→ What the exercise asks:
Repeat the text of every item below word for word, leaving the pictures out of your answer.

→ Transcribed page contents:
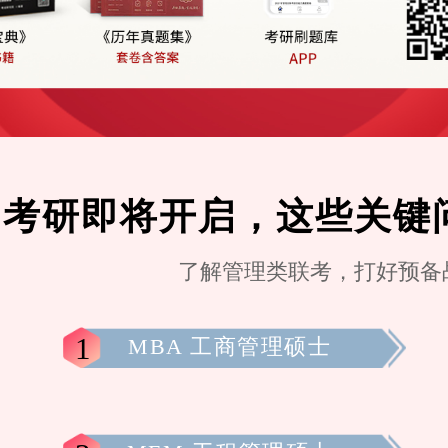
22考研即将开启，这些关
了解管理类联考，打好预备
1
MBA 工商管理硕士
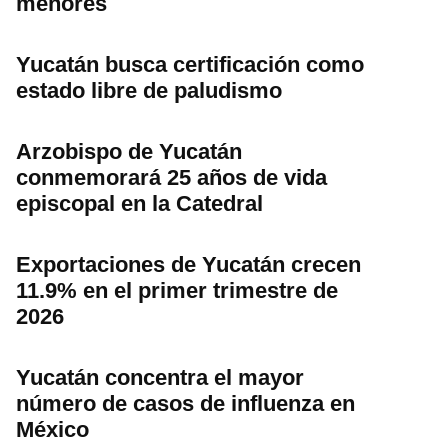
menores
Yucatán busca certificación como
estado libre de paludismo
Arzobispo de Yucatán
conmemorará 25 años de vida
episcopal en la Catedral
Exportaciones de Yucatán crecen
11.9% en el primer trimestre de
2026
Yucatán concentra el mayor
número de casos de influenza en
México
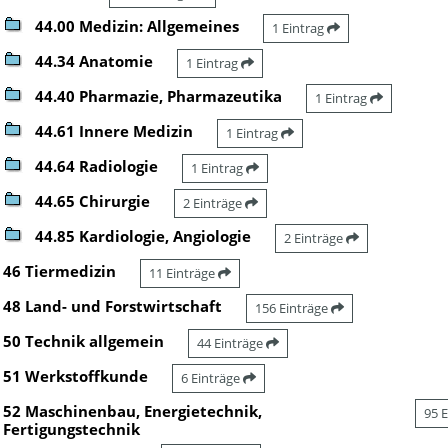
44.00 Medizin: Allgemeines
1 Eintrag
44.34 Anatomie
1 Eintrag
44.40 Pharmazie, Pharmazeutika
1 Eintrag
44.61 Innere Medizin
1 Eintrag
44.64 Radiologie
1 Eintrag
44.65 Chirurgie
2 Einträge
44.85 Kardiologie, Angiologie
2 Einträge
46 Tiermedizin
11 Einträge
48 Land- und Forstwirtschaft
156 Einträge
50 Technik allgemein
44 Einträge
51 Werkstoffkunde
6 Einträge
52 Maschinenbau, Energietechnik,
95 
Fertigungstechnik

→ Answer below:
22考研即将开启，这些关
了解管理类联考，打好预备
1
MBA 工商管理硕士
menores
Yucatán busca certificación como
estado libre de paludismo
Arzobispo de Yucatán
conmemorará 25 años de vida
episcopal en la Catedral
Exportaciones de Yucatán crecen
11.9% en el primer trimestre de
2026
Yucatán concentra el mayor
número de casos de influenza en
México
44.00 Medizin: Allgemeines
1 Eintrag
44.34 Anatomie
1 Eintrag
44.40 Pharmazie, Pharmazeutika
1 Eintrag
44.61 Innere Medizin
1 Eintrag
44.64 Radiologie
1 Eintrag
44.65 Chirurgie
2 Einträge
44.85 Kardiologie, Angiologie
2 Einträge
46 Tiermedizin
11 Einträge
48 Land- und Forstwirtschaft
156 Einträge
50 Technik allgemein
44 Einträge
51 Werkstoffkunde
6 Einträge
52 Maschinenbau, Energietechnik,
95 
Fertigungstechnik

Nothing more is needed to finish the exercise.